Née en 1931, Toni Morrison a marqué le monde littéraire par ses œuvres, restituant à une littérature américaine blanche une partie de son histoire, souvent tronquée. Là où d’autres relatent l’esclavage, elle a voué son travail à la contemplation de ces stigmates laissés sur des communautés noires miséreuses et discriminées durant des siècles, avec une justesse qui évacue tout jugement binaire. En effet, son regard est d’autant plus précieux qu’il nous apprend que la stigmatisation n’a pas de couleur, elle peut être inconsciente, sous-estimée et perfide.
Ainsi, dans un univers où la couleur noire développe une aura, elle devient le socle de tares universelles comme la violence, le sexisme, le racisme. Des figures récurrentes se dessinent et, parmi elles, celle de la femme se distingue dans Sula, publié en 1973.
Plus que la rencontre d’un personnage, Sula nous fait découvrir le quotidien d’un petit village de campagne d’une communauté noire, où l’ignorance côtoie la religion et le bonheur des choses simples. Les familles n’ont de limites que celles que les mères donnent ; comme Eva, cette grand-mère unijambiste de Sula qui accueille tous les enfants abandonnés ou lésés du voisinage. A l’inverse, on trouve également de petits ménages intimistes comme celui d’Helen, mère de Nel, qui tient la maison en attendant le retour de son mari pêcheur.
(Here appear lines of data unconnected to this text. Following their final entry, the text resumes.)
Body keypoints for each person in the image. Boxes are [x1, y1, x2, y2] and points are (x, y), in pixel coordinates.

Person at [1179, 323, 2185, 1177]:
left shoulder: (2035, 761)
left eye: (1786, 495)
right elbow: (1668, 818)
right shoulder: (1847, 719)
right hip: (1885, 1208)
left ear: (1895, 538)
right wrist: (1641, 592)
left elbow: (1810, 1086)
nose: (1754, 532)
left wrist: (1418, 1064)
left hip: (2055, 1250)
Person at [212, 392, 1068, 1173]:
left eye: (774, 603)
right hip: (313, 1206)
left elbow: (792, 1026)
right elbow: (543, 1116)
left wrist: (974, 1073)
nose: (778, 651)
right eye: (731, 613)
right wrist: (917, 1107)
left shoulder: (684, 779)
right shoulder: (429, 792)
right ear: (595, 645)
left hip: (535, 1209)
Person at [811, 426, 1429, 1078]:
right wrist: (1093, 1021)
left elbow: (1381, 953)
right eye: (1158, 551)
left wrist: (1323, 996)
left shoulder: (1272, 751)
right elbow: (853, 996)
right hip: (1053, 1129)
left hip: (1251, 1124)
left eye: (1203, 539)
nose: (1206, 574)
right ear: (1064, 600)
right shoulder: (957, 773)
A travers l’amitié de ces deux petites filles, Sula et Nel, Toni Morrison nous ouvre les yeux sur le fardeau d’être une femme noire. L’être, c’est être en bas de l’échelle sociale, sous l’homme noir. Lorsque Nel, enfant, voit sa mère sourire béatement au contrôleur d’un train après que celui-ci l’est traité avec mépris ; dans ce sourire, ce petit fragment où sa mère, femme noire, ne peut que courber l’échine, Nel comprendra la place qu’elle tiendra dans cette société.
Morrison saisit ces éclats de laideur propres à la réalité. Qu’il s’agisse du mépris envers une femme noire qui choisit un homme blanc, une femme qui refuse de se marier, une femme adultère, une autre folle qui tue son fils, ou encore une mère bafouée et laissée avec ses enfants que l’on plaint ; elle délie avec brio l’immonde regard d’autrui et le sentiment de malaise qui nous incombe.
Sula choisit l’indépendance et la liberté en rejetant le mariage et la famille, là où Nel s’applique dans son rôle de mère. Point de jugement sur l’une ou l’autre, juste leur difficulté commune de tenir. Tenir. Stand your ground*. Dans un monde où il n’y a de place que ce qu’on choisit de leur accorder, Nel ne peut pas pleurer. Sula, elle, arrache de ses paumes tout ce qu’elle peut sur son passage.
« Tu ne peux pas tout faire. T’es une femme et une femme noire en plus de ça. Tu ne peux pas vivre comme un homme. »
En dénonçant l’obscurantisme, Toni Morrison nous révèle une vérité douloureuse. Nous nous condamnons en nous rendant juges des mœurs en vigueur.
Sula n’est pécheresse que parce que nous choisissons de la nommer ainsi. Elle échappe à la femme romancée que l’on veut noble, celle que l’on veut entendre justifier sa sexualité par des sentiments. Elle nous irrite par son insouciance, nous afflige par son flegme outrancier face aux murmures colportés, nous fascine par sa quintessence de femme libre.
En tant que lecteur/trice, nous sommes habitants de ce petit village Medallion, appelé également le Bottom – le fond, par notre crédulité face aux actes que l’on ne comprend pas. Oui, tout au long de l’intrigue, il y a des morts qui nous échappent. Et si les habitants choisissent d’y voir le diable ou la volonté d’un dieu courroucé, Morrison nous force à accepter l’incompréhension. Nous n’avons pas forcément à comprendre, personne ne nous le demande. La connaissance n’est pas dans le voyeurisme.
Alors que la condamnation morale de Sula amène les habitants à être plus nobles, plus sérieux qu’elle, Morrison dénonce l’égo de notre bonté d’âme : nous ne voulons pas être meilleurs que nous le sommes, nous voulons être plus que les autres. Professionnellement, socialement, sentimentalement, nous voulons être plus. Dans l’amitié de ces deux femmes, Nel se laisse donc aller au dégoût de son amie – à tort ou à raison, qui sommes-nous pour juger ? -, pour finalement perdre cette amitié en faveur d’une image plus morale.
C’est là tout le drame de leur histoire : là où l’âge adulte fait naître la vanité et les aspirations de ces deux femmes, seule l’enfance demeure l’âge de leur sororité et amour véritables.
*Stand Your Grand : se tenir, tenir sa place.